Rendering may look like:
This is a section with embedded small list items: item1, item2, item3.
Same for URLs. Because URL href must stand on its own line, this encourages adding a display text:
=== "This is URL display text"
http://foo.com
At the end, it seems that technically feasible things drive to well-designed grammar! Thanks to ANTLR for helping me to express the grammar so clearly.

2008-12-05

Tree manipulation languages

As a background task I'm thinking on how to improve the Book definition. By now, Novelang books are a sequence of imperative tasks:
insert file:the-preamble.nlp 
  $style=preamble

insert file:. 
  $recurse 
  $createchapter

mapstylesheets 
    $pdf=my-pdf-stylesheet.xsl
Apart of the mapstylesheets command, insert command is all about inserting trees in the main document. Default behavior is to create one tree from a Part file. The $recurse command creates many trees (one per Part file) from given directory. The $style command creates a style node right under the root of the inserted tree. One of the planned features of Novelang is to build Books from identifiers, which are subtrees. As it's all manipulating trees one can note that XSLT transforming a Book tree into a PDF or a HTML document are all about manipulating trees, too, but they act at a different stage: once the content of the document is well-defined. And XSLT work as producing a changed version of one input tree, they don't build a tree from multiple sources. As XSLT make a good work, I googled on "tree manipulation language" to see if there is something useful here, at least to take inspiration from. TXL I found TXL, which seems backed by serious research. Unfortunately it doesn't come an an embeddable Java library. TXL scripts define an input grammar for building up the tree, then rules for creating / adding / moving / deleting nodes. It looks sweet for experimenting with languages. Tregex and Tsurgeon Tregex is a regex-like language for extracting nodes from a tree. Tsurgeon is Tregex extension for manipulating the trees extracted by Tregex.
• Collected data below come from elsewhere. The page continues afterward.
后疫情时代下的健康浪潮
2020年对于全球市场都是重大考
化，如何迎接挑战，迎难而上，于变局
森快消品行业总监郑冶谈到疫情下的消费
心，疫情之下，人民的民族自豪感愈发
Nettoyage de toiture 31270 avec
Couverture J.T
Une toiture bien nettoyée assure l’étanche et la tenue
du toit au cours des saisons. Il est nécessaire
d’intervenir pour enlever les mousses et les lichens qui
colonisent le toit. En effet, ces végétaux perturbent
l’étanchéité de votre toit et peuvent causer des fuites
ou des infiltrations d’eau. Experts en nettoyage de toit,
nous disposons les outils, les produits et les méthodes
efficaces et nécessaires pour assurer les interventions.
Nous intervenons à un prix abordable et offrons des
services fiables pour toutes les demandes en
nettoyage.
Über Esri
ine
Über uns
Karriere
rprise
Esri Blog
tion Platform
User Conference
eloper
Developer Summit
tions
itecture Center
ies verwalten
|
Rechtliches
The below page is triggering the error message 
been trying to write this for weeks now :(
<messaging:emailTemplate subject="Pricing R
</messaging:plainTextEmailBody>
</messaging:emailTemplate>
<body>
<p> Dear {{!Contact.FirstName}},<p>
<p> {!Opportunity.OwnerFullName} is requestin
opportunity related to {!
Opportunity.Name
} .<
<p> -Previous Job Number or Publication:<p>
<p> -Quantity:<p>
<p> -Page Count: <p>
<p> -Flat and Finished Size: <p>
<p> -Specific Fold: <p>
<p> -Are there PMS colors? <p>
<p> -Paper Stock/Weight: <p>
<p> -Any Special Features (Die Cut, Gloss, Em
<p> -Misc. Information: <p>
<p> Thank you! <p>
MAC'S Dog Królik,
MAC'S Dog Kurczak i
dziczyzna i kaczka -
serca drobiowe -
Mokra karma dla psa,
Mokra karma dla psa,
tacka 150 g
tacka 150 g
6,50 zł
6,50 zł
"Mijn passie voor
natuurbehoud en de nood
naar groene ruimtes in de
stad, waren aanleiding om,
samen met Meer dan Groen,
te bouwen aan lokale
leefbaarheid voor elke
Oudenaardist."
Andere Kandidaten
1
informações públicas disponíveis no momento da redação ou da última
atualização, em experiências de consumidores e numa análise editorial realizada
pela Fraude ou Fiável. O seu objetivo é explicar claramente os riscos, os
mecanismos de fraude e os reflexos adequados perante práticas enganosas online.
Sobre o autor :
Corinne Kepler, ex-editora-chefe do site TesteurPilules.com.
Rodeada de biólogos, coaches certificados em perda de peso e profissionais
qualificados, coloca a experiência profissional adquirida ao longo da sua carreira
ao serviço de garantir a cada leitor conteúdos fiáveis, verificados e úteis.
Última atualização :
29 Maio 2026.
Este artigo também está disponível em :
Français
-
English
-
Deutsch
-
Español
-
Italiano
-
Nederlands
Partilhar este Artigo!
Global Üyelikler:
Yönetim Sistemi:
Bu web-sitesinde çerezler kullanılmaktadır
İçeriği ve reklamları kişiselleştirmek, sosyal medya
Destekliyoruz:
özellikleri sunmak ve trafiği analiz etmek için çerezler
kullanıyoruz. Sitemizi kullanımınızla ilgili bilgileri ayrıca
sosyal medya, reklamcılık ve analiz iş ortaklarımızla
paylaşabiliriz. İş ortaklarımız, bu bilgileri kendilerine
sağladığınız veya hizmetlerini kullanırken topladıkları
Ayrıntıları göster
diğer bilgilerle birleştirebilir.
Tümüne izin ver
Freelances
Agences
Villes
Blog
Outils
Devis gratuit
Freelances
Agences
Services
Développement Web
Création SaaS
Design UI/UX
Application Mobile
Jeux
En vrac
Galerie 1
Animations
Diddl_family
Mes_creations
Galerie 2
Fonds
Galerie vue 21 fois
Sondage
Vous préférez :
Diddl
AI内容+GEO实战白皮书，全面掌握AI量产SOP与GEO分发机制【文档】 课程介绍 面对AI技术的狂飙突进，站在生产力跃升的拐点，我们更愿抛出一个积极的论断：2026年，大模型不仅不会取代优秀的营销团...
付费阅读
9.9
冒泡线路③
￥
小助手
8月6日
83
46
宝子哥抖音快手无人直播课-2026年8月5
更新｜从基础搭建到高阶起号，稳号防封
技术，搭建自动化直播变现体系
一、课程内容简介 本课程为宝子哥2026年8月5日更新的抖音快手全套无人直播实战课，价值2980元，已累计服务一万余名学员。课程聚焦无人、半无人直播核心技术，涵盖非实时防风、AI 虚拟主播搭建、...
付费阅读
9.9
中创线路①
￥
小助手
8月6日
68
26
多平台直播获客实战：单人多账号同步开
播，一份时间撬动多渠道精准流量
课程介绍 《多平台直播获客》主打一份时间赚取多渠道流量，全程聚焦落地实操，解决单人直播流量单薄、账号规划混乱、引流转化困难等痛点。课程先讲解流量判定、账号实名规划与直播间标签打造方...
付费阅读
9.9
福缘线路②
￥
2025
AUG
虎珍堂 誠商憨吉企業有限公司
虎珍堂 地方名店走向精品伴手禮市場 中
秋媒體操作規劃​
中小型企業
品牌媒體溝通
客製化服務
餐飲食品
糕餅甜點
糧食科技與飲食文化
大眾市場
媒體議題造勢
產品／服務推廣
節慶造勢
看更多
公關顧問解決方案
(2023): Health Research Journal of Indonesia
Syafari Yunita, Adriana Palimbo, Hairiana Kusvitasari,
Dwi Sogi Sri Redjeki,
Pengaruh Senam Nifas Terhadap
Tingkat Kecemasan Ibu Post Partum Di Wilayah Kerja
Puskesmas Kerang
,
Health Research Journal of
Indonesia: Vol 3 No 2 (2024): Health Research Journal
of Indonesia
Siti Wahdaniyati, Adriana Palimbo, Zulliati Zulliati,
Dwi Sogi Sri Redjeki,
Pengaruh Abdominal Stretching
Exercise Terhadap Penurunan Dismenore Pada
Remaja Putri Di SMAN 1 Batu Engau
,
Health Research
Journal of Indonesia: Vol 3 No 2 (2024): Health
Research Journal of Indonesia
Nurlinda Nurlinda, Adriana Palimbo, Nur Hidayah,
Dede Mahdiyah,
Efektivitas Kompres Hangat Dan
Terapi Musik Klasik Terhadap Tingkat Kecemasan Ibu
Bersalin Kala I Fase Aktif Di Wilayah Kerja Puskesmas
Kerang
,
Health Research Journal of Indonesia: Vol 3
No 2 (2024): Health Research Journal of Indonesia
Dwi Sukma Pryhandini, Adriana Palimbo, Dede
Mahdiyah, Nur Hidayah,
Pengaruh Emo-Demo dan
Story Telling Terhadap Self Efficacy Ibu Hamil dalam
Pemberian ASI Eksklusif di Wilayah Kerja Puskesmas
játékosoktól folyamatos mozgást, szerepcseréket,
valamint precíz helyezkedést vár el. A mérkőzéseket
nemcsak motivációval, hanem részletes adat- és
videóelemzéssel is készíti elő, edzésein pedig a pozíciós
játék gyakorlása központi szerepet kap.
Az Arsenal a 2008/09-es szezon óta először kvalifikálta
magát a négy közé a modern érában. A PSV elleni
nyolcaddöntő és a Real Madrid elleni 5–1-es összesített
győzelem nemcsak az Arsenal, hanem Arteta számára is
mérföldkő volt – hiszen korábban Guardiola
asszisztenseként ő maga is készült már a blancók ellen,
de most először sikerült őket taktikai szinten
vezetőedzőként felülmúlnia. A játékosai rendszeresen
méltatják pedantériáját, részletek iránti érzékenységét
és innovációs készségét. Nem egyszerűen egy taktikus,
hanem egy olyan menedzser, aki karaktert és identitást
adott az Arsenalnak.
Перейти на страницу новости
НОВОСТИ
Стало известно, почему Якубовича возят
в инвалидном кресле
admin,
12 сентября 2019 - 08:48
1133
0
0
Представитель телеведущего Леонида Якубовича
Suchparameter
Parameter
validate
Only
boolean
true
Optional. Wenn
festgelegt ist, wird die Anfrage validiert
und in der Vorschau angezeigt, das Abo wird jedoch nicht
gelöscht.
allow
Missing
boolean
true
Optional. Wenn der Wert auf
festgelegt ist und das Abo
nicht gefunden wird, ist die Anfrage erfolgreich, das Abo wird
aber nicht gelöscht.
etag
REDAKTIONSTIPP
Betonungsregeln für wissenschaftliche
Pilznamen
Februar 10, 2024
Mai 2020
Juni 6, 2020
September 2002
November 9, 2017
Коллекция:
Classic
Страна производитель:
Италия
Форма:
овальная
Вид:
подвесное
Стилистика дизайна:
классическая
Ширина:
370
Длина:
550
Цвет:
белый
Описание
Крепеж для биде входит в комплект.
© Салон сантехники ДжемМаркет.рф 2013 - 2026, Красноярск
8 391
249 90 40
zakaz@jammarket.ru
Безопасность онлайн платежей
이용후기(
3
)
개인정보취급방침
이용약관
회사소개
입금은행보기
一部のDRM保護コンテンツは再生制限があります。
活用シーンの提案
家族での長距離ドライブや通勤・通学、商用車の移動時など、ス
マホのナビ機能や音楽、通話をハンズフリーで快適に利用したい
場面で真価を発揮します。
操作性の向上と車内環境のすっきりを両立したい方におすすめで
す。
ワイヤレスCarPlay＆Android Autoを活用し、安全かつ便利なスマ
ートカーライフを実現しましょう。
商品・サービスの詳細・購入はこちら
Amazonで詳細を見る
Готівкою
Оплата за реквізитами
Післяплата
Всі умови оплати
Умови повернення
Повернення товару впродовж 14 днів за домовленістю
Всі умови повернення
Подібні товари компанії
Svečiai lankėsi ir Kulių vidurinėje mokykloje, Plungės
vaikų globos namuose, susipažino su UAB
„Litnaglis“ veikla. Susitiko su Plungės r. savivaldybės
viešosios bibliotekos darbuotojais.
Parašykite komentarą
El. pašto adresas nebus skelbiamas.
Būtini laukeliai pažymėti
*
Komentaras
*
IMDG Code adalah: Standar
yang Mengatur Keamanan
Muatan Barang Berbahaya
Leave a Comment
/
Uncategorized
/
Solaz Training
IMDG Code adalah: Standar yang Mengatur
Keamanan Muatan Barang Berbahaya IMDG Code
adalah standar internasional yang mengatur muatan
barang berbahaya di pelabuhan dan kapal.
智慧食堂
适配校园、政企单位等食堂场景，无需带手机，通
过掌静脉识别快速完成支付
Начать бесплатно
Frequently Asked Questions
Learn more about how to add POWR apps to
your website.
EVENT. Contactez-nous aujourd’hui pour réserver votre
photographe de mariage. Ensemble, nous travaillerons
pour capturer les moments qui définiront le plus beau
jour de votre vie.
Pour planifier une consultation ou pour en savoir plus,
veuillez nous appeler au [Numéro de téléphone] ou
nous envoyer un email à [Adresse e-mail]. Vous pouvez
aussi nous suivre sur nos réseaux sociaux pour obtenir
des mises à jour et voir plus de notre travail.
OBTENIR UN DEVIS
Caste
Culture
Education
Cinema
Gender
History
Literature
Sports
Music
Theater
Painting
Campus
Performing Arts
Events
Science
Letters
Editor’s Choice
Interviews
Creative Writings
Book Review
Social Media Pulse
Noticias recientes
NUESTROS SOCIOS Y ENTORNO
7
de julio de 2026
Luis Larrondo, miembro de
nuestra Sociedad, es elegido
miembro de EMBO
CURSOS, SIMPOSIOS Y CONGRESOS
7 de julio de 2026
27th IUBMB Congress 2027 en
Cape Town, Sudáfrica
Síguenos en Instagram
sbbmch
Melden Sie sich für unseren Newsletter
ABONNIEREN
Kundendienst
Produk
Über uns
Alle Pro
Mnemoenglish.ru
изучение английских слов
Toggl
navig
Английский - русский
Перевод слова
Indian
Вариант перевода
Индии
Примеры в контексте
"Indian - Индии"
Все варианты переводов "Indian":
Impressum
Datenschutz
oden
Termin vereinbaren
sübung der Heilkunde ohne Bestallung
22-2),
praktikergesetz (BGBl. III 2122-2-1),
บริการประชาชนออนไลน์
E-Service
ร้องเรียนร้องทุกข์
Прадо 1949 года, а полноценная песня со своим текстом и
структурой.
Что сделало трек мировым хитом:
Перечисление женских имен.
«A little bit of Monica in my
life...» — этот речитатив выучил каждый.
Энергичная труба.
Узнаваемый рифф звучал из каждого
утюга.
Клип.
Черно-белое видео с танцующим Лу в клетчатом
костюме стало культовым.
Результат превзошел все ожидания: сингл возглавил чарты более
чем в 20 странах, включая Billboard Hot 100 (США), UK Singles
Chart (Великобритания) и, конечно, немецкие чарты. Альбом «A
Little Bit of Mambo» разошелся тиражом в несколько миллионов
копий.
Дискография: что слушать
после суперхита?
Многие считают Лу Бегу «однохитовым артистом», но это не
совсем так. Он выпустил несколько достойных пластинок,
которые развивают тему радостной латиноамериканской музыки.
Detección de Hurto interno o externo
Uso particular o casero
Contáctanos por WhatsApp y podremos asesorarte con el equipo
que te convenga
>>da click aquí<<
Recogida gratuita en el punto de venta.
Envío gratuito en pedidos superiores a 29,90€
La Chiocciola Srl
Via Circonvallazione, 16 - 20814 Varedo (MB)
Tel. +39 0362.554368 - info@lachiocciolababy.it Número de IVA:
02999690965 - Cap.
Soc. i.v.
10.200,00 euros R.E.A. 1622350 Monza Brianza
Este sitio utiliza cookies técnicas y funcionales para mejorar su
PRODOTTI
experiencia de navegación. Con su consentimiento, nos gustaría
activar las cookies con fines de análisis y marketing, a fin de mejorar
The Tregex language itself looks good. Given a tree like this:
    NP
  / |  \
NP  PP  PP
The following Tregex expression means something like "Call 'n' the node that has a 'NP' node as a parent and with a sibling which has a 'PP' node as a sibling while this last node should be called 'pp2' by the way." :
NP=np < (NP $+ (PP $+ PP=pp2))
Then here is a Tsurgeon expression :
adjoin (NP=new_np NP@) np
move pp2 >- new_np
Applying the Trex and Tsurgeon expressions on the tree above give a new tree like this:
      NP
     /  \  
   NP    PP
  / \ 
NP   PP
Tregex and Tsurgeon are bundled in a Java library. I don't like their design of the Tree class I don't discuss the fact their Tree class should be mutable, at least because this may save memory with some algorithms. But the Tree class is a concrete class declaring more than one hundred of public methods. Most of them could have been part of a utility class. You are dishonestly invited to compare to Novelang's Tree definition! Conclusion As far as I see, there is much work done on tree manipulation languages. While they enable to do anything on a given tree, they are a very special jargon that won't help non-geeks to create Novelang Book files. So I should find other areas to investigate if I want new ideas in this area.

2008-12-01

Leo

Leo is some kind of text editor with the ability to aggregate files and parse special processing directives. It can be seen as a tool to create and manage graphs of text fragments. Where Leo shines is for extracting some code fragments, using its own directives. There is some likeliness with Novelang, that has books including parts. I don't want anything like a graphical front-end for Novelang now but there may be some ideas to steal from Leo.